Directions: Exact reproduction is required for the lines below starting at the line with "ring mcp: (238, 235)" and ending at the line with "pinky mcp: (698, 280)", both included. No other lines, and no pictures.

Data records:
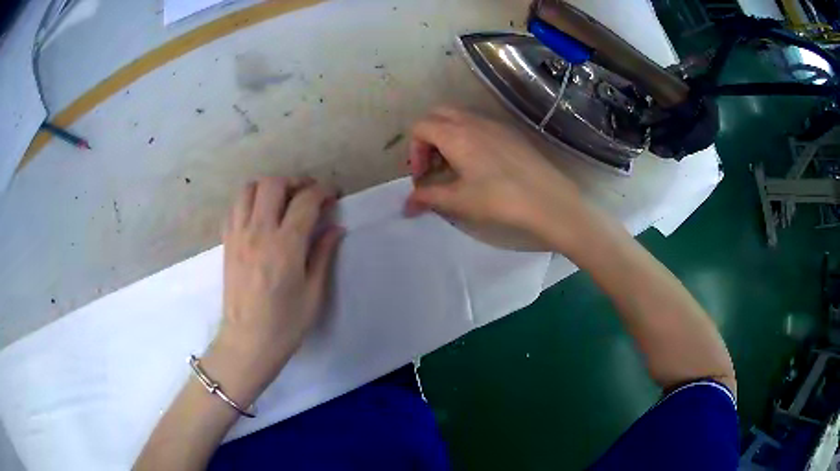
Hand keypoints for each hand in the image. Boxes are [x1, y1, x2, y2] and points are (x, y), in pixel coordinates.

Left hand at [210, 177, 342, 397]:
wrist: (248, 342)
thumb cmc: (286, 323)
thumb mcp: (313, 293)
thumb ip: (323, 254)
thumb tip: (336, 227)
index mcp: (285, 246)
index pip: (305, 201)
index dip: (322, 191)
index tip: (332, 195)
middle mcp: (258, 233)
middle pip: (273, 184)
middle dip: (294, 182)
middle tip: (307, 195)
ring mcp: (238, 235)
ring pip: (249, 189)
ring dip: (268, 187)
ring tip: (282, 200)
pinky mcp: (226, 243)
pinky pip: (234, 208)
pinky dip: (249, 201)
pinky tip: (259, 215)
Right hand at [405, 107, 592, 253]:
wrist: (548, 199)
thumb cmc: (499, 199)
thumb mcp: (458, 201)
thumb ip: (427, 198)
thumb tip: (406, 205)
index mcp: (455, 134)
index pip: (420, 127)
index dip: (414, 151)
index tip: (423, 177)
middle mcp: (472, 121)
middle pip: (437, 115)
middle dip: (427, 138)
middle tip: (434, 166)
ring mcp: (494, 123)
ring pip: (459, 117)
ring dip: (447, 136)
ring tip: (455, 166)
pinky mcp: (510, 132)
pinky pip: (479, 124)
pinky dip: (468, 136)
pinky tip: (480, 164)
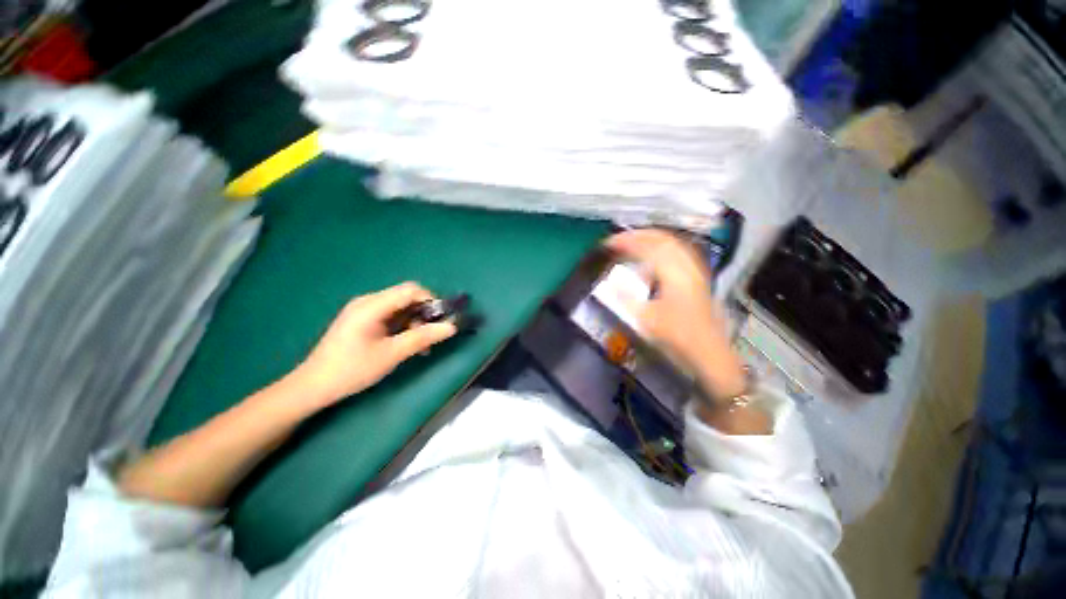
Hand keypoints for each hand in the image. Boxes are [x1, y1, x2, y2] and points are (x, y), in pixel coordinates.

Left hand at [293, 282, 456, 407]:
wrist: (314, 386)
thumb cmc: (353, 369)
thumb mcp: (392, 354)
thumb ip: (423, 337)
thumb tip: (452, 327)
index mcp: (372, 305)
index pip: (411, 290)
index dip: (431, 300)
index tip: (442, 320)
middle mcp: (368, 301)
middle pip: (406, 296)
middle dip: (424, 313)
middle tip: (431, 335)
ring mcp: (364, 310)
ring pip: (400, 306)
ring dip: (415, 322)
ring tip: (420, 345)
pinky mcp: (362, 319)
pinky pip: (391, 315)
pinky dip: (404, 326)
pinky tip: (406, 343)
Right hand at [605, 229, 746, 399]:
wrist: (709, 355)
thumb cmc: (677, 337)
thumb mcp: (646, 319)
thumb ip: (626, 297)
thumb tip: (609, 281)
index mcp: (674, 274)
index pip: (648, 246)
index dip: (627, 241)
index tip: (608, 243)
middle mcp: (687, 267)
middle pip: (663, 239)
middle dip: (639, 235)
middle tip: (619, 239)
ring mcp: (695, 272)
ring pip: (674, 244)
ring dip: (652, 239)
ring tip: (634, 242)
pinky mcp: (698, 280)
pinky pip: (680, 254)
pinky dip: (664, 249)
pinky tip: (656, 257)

Response to this task:
ring mcp: (238, 235)
ring pip: (249, 189)
ring dip: (268, 187)
ring tip: (282, 200)
pinky mcp: (226, 243)
pinky pip: (234, 208)
pinky dip: (249, 201)
pinky tip: (259, 215)
Right hand at [405, 107, 592, 253]:
wrist: (548, 199)
thumb cmc: (499, 199)
thumb mcp: (458, 201)
thumb ip: (427, 198)
thumb tip: (406, 205)
index mcp: (455, 134)
index pip: (420, 127)
index dip: (414, 151)
index tip: (423, 177)
middle mcp: (472, 121)
middle pip: (437, 115)
middle dip: (427, 138)
middle tip: (434, 166)
ring mcp: (494, 123)
ring pip: (459, 117)
ring dip: (447, 136)
ring tip: (455, 166)
pinky mcp: (510, 132)
pinky pip: (479, 124)
pinky dip: (468, 136)
pinky tip: (480, 164)
Hand keypoints for each hand in the image. Boxes are [x1, y1, x2, y2] and points are (x, y), in pixel coordinates.

Left hand at [293, 282, 456, 407]:
wrist: (314, 386)
thumb cmc: (353, 369)
thumb mcp: (392, 354)
thumb ip: (423, 337)
thumb tip: (452, 327)
index mcp: (372, 305)
index pip: (411, 290)
index dip: (431, 300)
index tip: (442, 320)
middle mcp: (368, 301)
middle pip: (406, 296)
middle dip: (424, 313)
middle tip: (431, 335)
ring mcp: (364, 310)
ring pip: (400, 306)
ring dip: (415, 322)
ring tip: (420, 345)
pinky mcp: (362, 319)
pinky pip: (391, 315)
pinky dip: (404, 326)
pinky tip: (406, 343)
Right hand at [605, 229, 746, 399]:
wrist: (709, 355)
thumb cmc: (677, 337)
thumb mcp: (646, 319)
thumb ip: (626, 297)
thumb tip: (609, 281)
index mcp: (674, 274)
index pip: (648, 246)
index dip: (627, 241)
index tip: (608, 243)
middle mcp: (687, 267)
middle pip: (663, 239)
middle dip: (639, 235)
middle tip: (619, 239)
ring mcp: (695, 272)
ring pip: (674, 244)
ring dip: (652, 239)
ring tip: (634, 242)
pinky mcp: (698, 280)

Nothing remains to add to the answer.